Libya: it wasn’t supposed to be like this in free Benghazi
By Rob Crilly
The young gunmen at the roadblock took no chances. They put a knife to the throat of the driver before hauling the three men and one woman from the car, dragging them through the street into a nearby mosque for a rough round of interrogation.
“They were beaten on their feet and the woman was slapped around the face until she admitted planning an attack on the mosque,” said Basim Mohamed, muezzin at Quiche mosque.
Inside the car they say they found an AK-47 and 10 cartridges of ammunition.
A frenzied mob formed outside the mosque as word spread that Gaddafi assassins had been cornered. It only dispersed when rebel gunmen arrived to take away the suspects to an uncertain fate.
It wasn’t supposed to be like this in free Benghazi. After throwing off the shackles of Gaddafi’s brutal rule, Libya’s young opposition movement is rounding up suspected opponents and delivering its own brutal form of justice in a city living in fear that they have been penetrated by a fifth column of government loyalists.
Rebel leaders admit that dozens of Gaddafi supporters have been arrested or killed.
Every night, gangs of vigilantes assemble at makeshift roadblocks – made from piles of rubble, oil drums or piping – to control entry and exit from their neighbourhoods.
On Sunday, gunfights echoed around the city as gangs sought to mop up pro-Gaddafi elements after government troops had been fought back a day earlier.
Foreign workers fled the city long ago in fear of being mistaken for a government-hired mercenary.
Many residents are now too frightened to drive through the dark streets at night, fearing a shakedown or worse at the proliferating checkpoints.

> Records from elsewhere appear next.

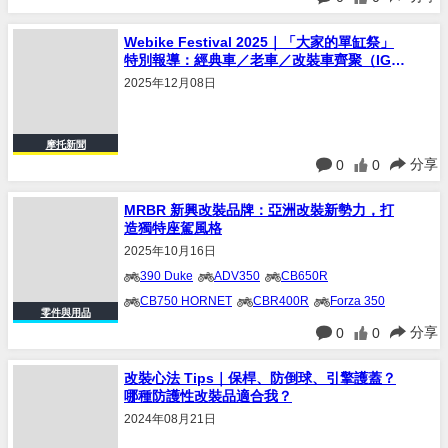
Webike Festival 2025｜「大家的單缸祭」
特別報導：經典車／老車／改裝車齊聚（IG：
みんなの単気筒）
2025年12月08日
摩托新聞
分享
0
0
MRBR 新興改裝品牌：亞洲改裝新勢力，打
造獨特座駕風格
2025年10月16日
390 Duke
ADV350
CB650R
CB750 HORNET
CBR400R
Forza 350
零件與用品
MT-03
MT-07
NC750X
RC390
分享
0
0
Rebel 1100
Rebel 250
Rebel 500
X-ADV
XL750 Transalp
XMAX300
改裝心法 Tips｜保桿、防倒球、引擎護蓋？
哪種防護性改裝品適合我？
YZF-R15
YZF-R3
2024年08月21日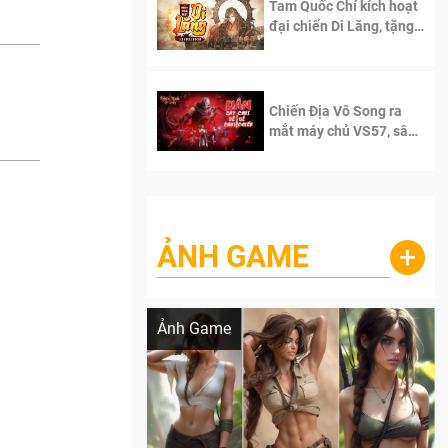
Tam Quốc Chí kích hoạt
đại chiến Di Lăng, tặng
siêu code giá trị dành
cho 100 độc giả đầu
tiên.
Chiến Địa Vô Song ra
mắt máy chủ VS57, sân
chơi đích thực dành cho
dân cày
ẢNH GAME
+
Lala Croft vừa nóng vừa xinh dưới nét vẽ
của AI
Ảnh Game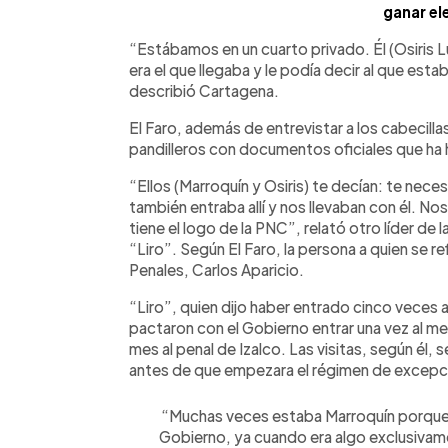
ganar el
“Estábamos en un cuarto privado. Él (Osiris Lu
era el que llegaba y le podía decir al que esta
describió Cartagena.
El Faro, además de entrevistar a los cabecilla
pandilleros con documentos oficiales que ha
“Ellos (Marroquín y Osiris) te decían: te neces
también entraba allí y nos llevaban con él. Nos
tiene el logo de la PNC”, relató otro líder de 
“Liro”. Según El Faro, la persona a quien se ref
Penales, Carlos Aparicio.
“Liro”, quien dijo haber entrado cinco veces a
pactaron con el Gobierno entrar una vez al me
mes al penal de Izalco. Las visitas, según él
antes de que empezara el régimen de excepc
“Muchas veces estaba Marroquín porque s
Gobierno, ya cuando era algo exclusivamen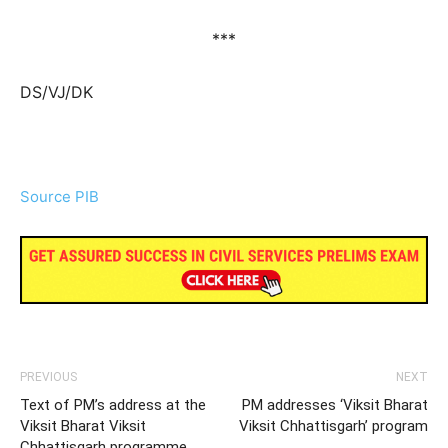
***
DS/VJ/DK
Source PIB
PREVIOUS
NEXT
Text of PM’s address at the
PM addresses ‘Viksit Bharat
Viksit Bharat Viksit
Viksit Chhattisgarh’ program
Chhattisgarh programme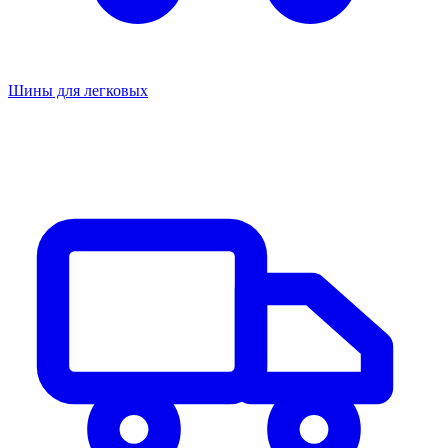
Шины для легковых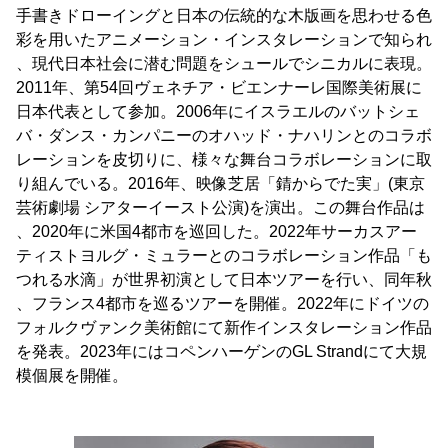
手書きドローイングと日本の伝統的な木版画を思わせる色
彩を用いたアニメーション・インスタレーションで知られ
、現代日本社会に潜む問題をシュールでシニカルに表現。
2011年、第54回ヴェネチア・ビエンナーレ国際美術展に
日本代表として参加。2006年にイスラエルのバットシェ
バ・ダンス・カンパニーのオハッド・ナハリンとのコラボ
レーションを皮切りに、様々な舞台コラボレーションに取
り組んでいる。2016年、映像芝居「錆からでた実」(東京
芸術劇場 シアターイースト公演)を演出。この舞台作品は
、2020年に米国4都市を巡回した。2022年サーカスアー
ティストヨルグ・ミュラーとのコラボレーション作品「も
つれる水滴」が世界初演として日本ツアーを行い、同年秋
、フランス4都市を巡るツアーを開催。2022年にドイツの
フォルクヴァンク美術館にて新作インスタレーション作品
を発表。2023年にはコペンハーゲンのGL Strandにて大規
模個展を開催。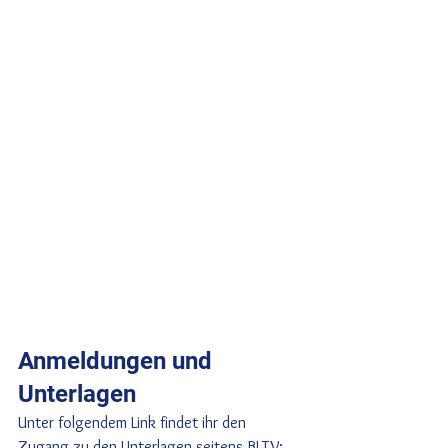
Anmeldungen und 
Unterlagen
Unter folgendem Link findet ihr den 
Zugang zu den Unterlagen seitens BLTV: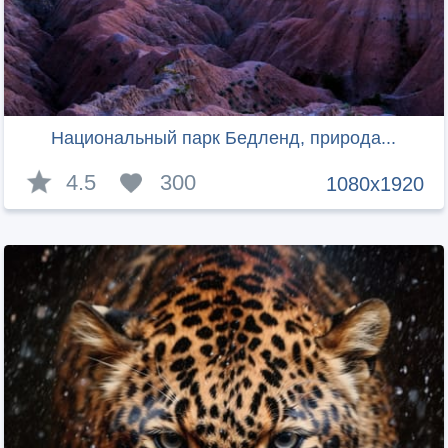
Национальный парк Бедленд, природа...
4.5
300
1080x1920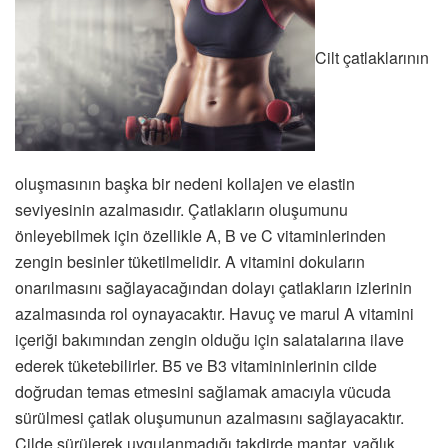
Cilt çatlaklarının
oluşmasının başka bir nedeni kollajen ve elastin
seviyesinin azalmasıdır. Çatlakların oluşumunu
önleyebilmek için özellikle A, B ve C vitaminlerinden
zengin besinler tüketilmelidir. A vitamini dokuların
onarılmasını sağlayacağından dolayı çatlakların izlerinin
azalmasında rol oynayacaktır. Havuç ve marul A vitamini
içeriği bakımından zengin olduğu için salatalarına ilave
ederek tüketebilirler. B5 ve B3 vitamininlerinin cilde
doğrudan temas etmesini sağlamak amacıyla vücuda
sürülmesi çatlak oluşumunun azalmasını sağlayacaktır.
Cilde sürülerek uygulanmadığı takdirde mantar, yağlık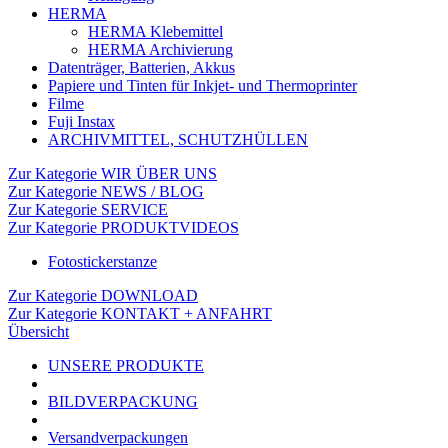
HERMA
HERMA Klebemittel
HERMA Archivierung
Datenträger, Batterien, Akkus
Papiere und Tinten für Inkjet- und Thermoprinter
Filme
Fuji Instax
ARCHIVMITTEL, SCHUTZHÜLLEN
Zur Kategorie WIR ÜBER UNS
Zur Kategorie NEWS / BLOG
Zur Kategorie SERVICE
Zur Kategorie PRODUKTVIDEOS
Fotostickerstanze
Zur Kategorie DOWNLOAD
Zur Kategorie KONTAKT + ANFAHRT
Übersicht
UNSERE PRODUKTE
BILDVERPACKUNG
Versandverpackungen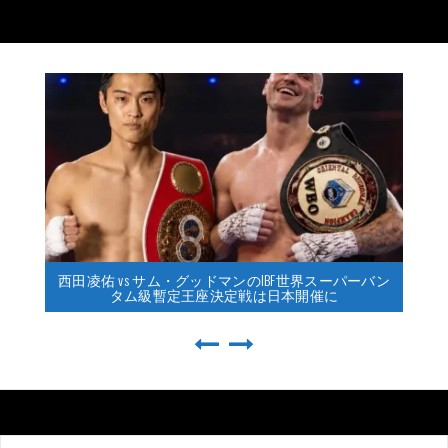
西田凌佑 vs サム・グッドマンのIBF世界スーパーバン
タム級暫定王座決定戦は日本開催に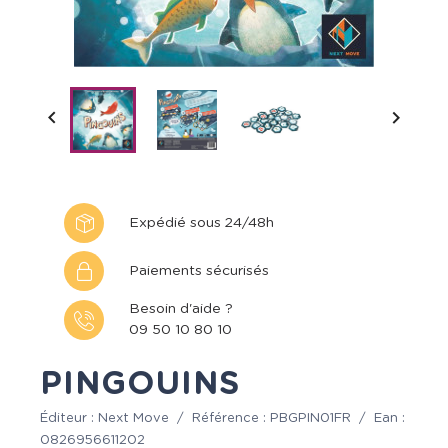


Expédié sous 24/48h
Paiements sécurisés
Besoin d'aide ?
09 50 10 80 10
PINGOUINS
Éditeur :
Next Move
/
Référence :
PBGPIN01FR
/
Ean :
0826956611202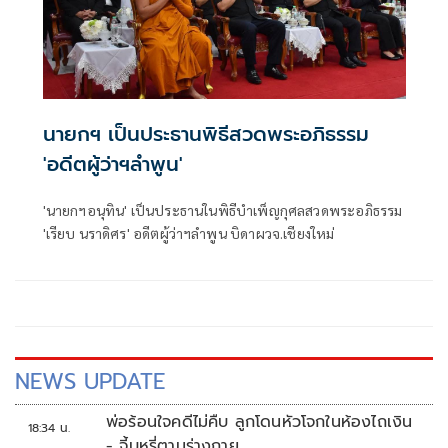
นายกฯ เป็นประธานพิธีสวดพระอภิธรรม
'อดีตผู้ว่าฯลำพูน'
'นายกฯอนุทิน' เป็นประธานในพิธีบำเพ็ญกุศลสวดพระอภิธรรม
'เรียบ นราดิศร' อดีตผู้ว่าฯลำพูน บิดาผวจ.เชียงใหม่
NEWS UPDATE
พ่อร้อนใจคดีไม่คืบ ลูกโดนหัวโจกในห้องไถเงิน
18:34 น.
- จี้บุหรี่ตามร่างกาย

“If they don’t know who you are, and are in their part of town, and you have a nice car, then they are going to think you are a car thief or they say you are with Gaddafi,” said one driver who now stays close to home after dark.
“Maybe you hesitate or seem nervous and they will think you have something to hide.
“Not all of them are good people.”
The rebel’s interim government is made up of professionals academics, businessmen and lawyers often educated in the UK or US who make all the right noises about democracy, human rights and the rule of law.